The Dreamliner landed in 400. It was just as hot as Sharm e Sheikh, where I visited last year. The only difference was that here, everything was green, making one feel like being in a Jungle.
Neatly laid-out gardens lined the road, which only residents were allowed to enter, leading to the entrance. The tall man with a curled moustache and white uniform saluted our arrival. I tried to tell him that there was a mistake: “I am not Lord Mountbatten.” But he wouldn’t be convinced.
A white-gloved, white-uniformed man who looked as if he had left his ship especially to hold his hands in a kind of prayer motion and open the car door.
This ceremony was performed whenever we entered or exited the "hotel".
The refrigerated air struck me as a dark-skinned maiden in a royal blue sari bowed before us, palms pressed together under her nose.

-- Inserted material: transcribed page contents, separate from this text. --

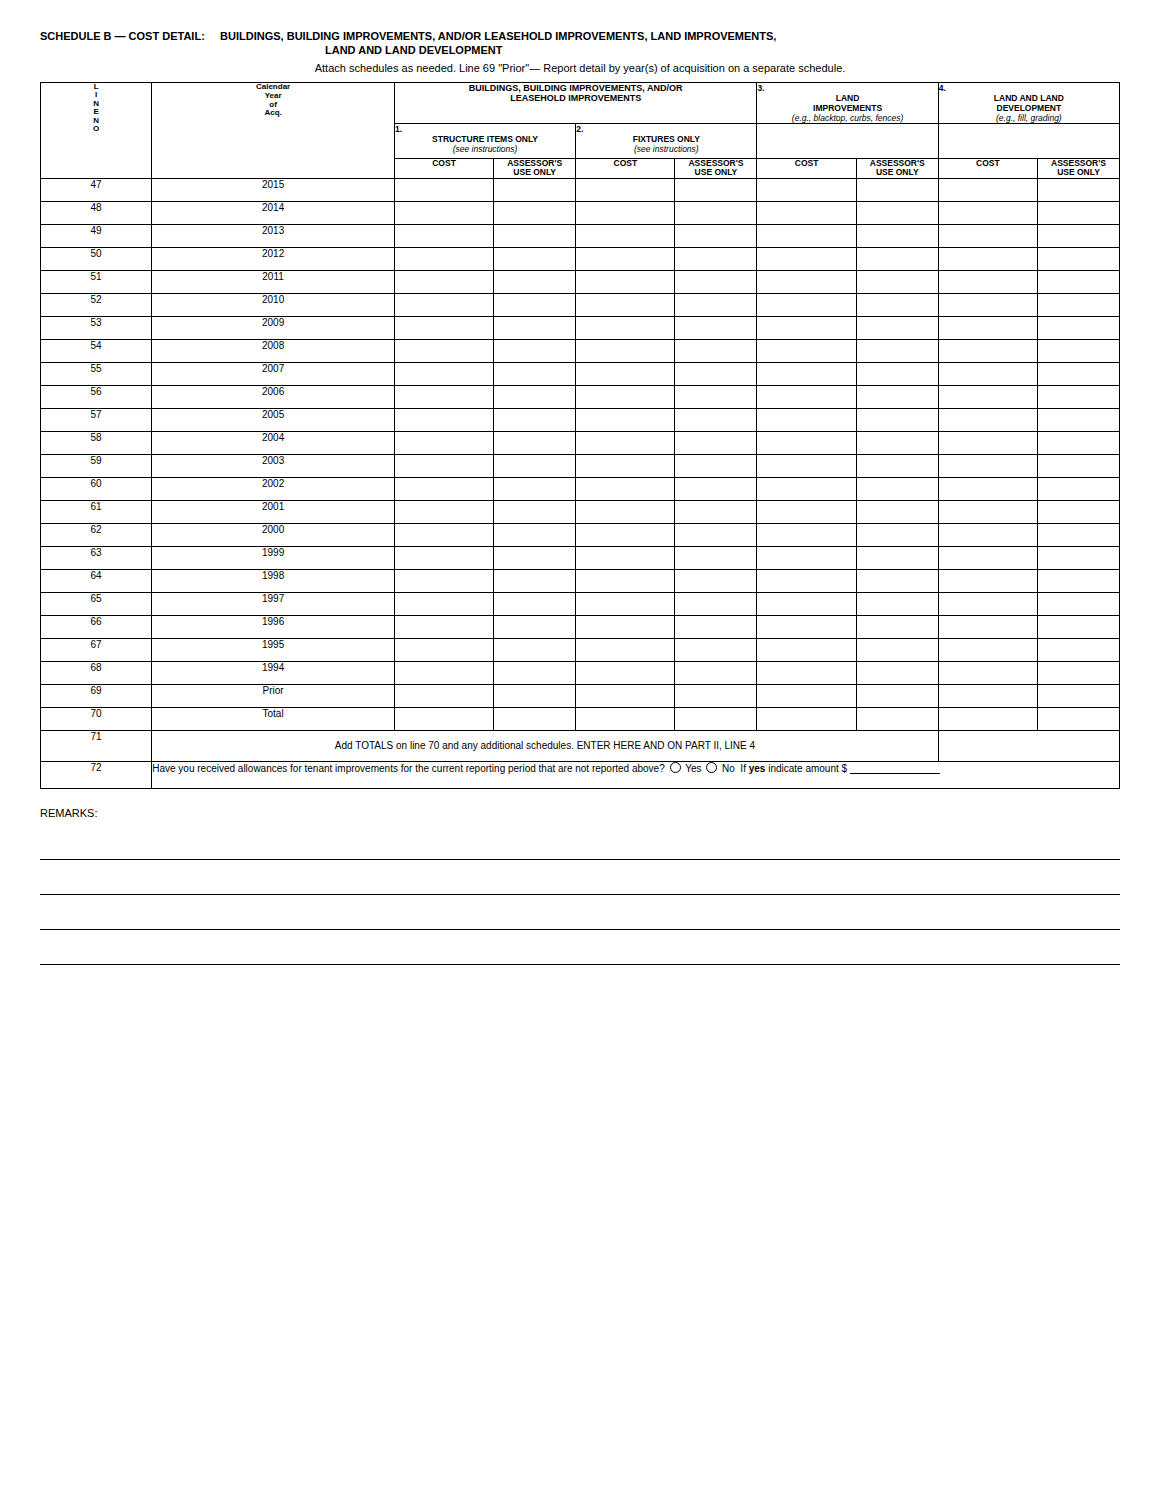SCHEDULE B — COST DETAIL: BUILDINGS, BUILDING IMPROVEMENTS, AND/OR LEASEHOLD IMPROVEMENTS, LAND IMPROVEMENTS,
LAND AND LAND DEVELOPMENT
Attach schedules as needed. Line 69 "Prior"— Report detail by year(s) of acquisition on a separate schedule.
| L I N E N O | Calendar Year of Acq. | BUILDINGS, BUILDING IMPROVEMENTS, AND/OR LEASEHOLD IMPROVEMENTS | 3. LAND IMPROVEMENTS (e.g., blacktop, curbs, fences) | 4. LAND AND LAND DEVELOPMENT (e.g., fill, grading) |
| 1. STRUCTURE ITEMS ONLY (see instructions) | 2. FIXTURES ONLY (see instructions) | | |
| COST | ASSESSOR'S USE ONLY | COST | ASSESSOR'S USE ONLY | COST | ASSESSOR'S USE ONLY | COST | ASSESSOR'S USE ONLY |
| 47 | 2015 | | | | | | | | |
| 48 | 2014 | | | | | | | | |
| 49 | 2013 | | | | | | | | |
| 50 | 2012 | | | | | | | | |
| 51 | 2011 | | | | | | | | |
| 52 | 2010 | | | | | | | | |
| 53 | 2009 | | | | | | | | |
| 54 | 2008 | | | | | | | | |
| 55 | 2007 | | | | | | | | |
| 56 | 2006 | | | | | | | | |
| 57 | 2005 | | | | | | | | |
| 58 | 2004 | | | | | | | | |
| 59 | 2003 | | | | | | | | |
| 60 | 2002 | | | | | | | | |
| 61 | 2001 | | | | | | | | |
| 62 | 2000 | | | | | | | | |
| 63 | 1999 | | | | | | | | |
| 64 | 1998 | | | | | | | | |
| 65 | 1997 | | | | | | | | |
| 66 | 1996 | | | | | | | | |
| 67 | 1995 | | | | | | | | |
| 68 | 1994 | | | | | | | | |
| 69 | Prior | | | | | | | | |
| 70 | Total | | | | | | | | |
| 71 | Add TOTALS on line 70 and any additional schedules. ENTER HERE AND ON PART II, LINE 4 | |
| 72 | Have you received allowances for tenant improvements for the current reporting period that are not reported above? Yes No If yes indicate amount $ |
REMARKS:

I wanted again to point out that we were only mortals and that one shouldn't worship us, but they have been worshipping people who they consider superior to them for so many hundreds of years that the custom is ingrained into their being and explanations to the contrary would be futile
I was mistaken in this attitude, as I discovered during our short stay. Everything and everyone is a god. There are lower gods and higher gods. Relative to the desk clerk, I was a high god. A little higher, and I think they would have built a temple for me.
Our hotel room was our temple, and the dining room was where we, the higher gods, were fed by the chefs and waiters who were lower gods.
A stone bridge ascended by innumerable stairs allowed me to cross the four-lane motorway and view the forever-moving cars and buses from above as I descended to an exclusive neighbourhood, Sundar Nagar, guarded by police. Until I saw the palatial mansions, I thought I had entered a military compound.
I would have liked to sit a while in the neighbourhood park but rushed back to show people, who were overly concerned about my safety, that I had survived the heat and nothing untoward had befallen me.
The highlight of our visit, however, came after an hour-and-a-half train ride from New Delhi station to Agra, where the Taj Mahal is situated. The journey through slums of misery and poverty brought us to this beautiful structure, and the contrast was intoxicating.
I gasped in amazement and wouldn’t go nearer for fear of my mind exploding, and I sat down, refusing to approach the shrine.
Now I understand the Biblical prohibition against building temples. A god needs a temple that is true enough, but the world is His temple. There are gods or there is a God,, but our task isn't to build stone temples. Devoting ourselves to making the world a happier place for man, we fulfil our duty to serve God.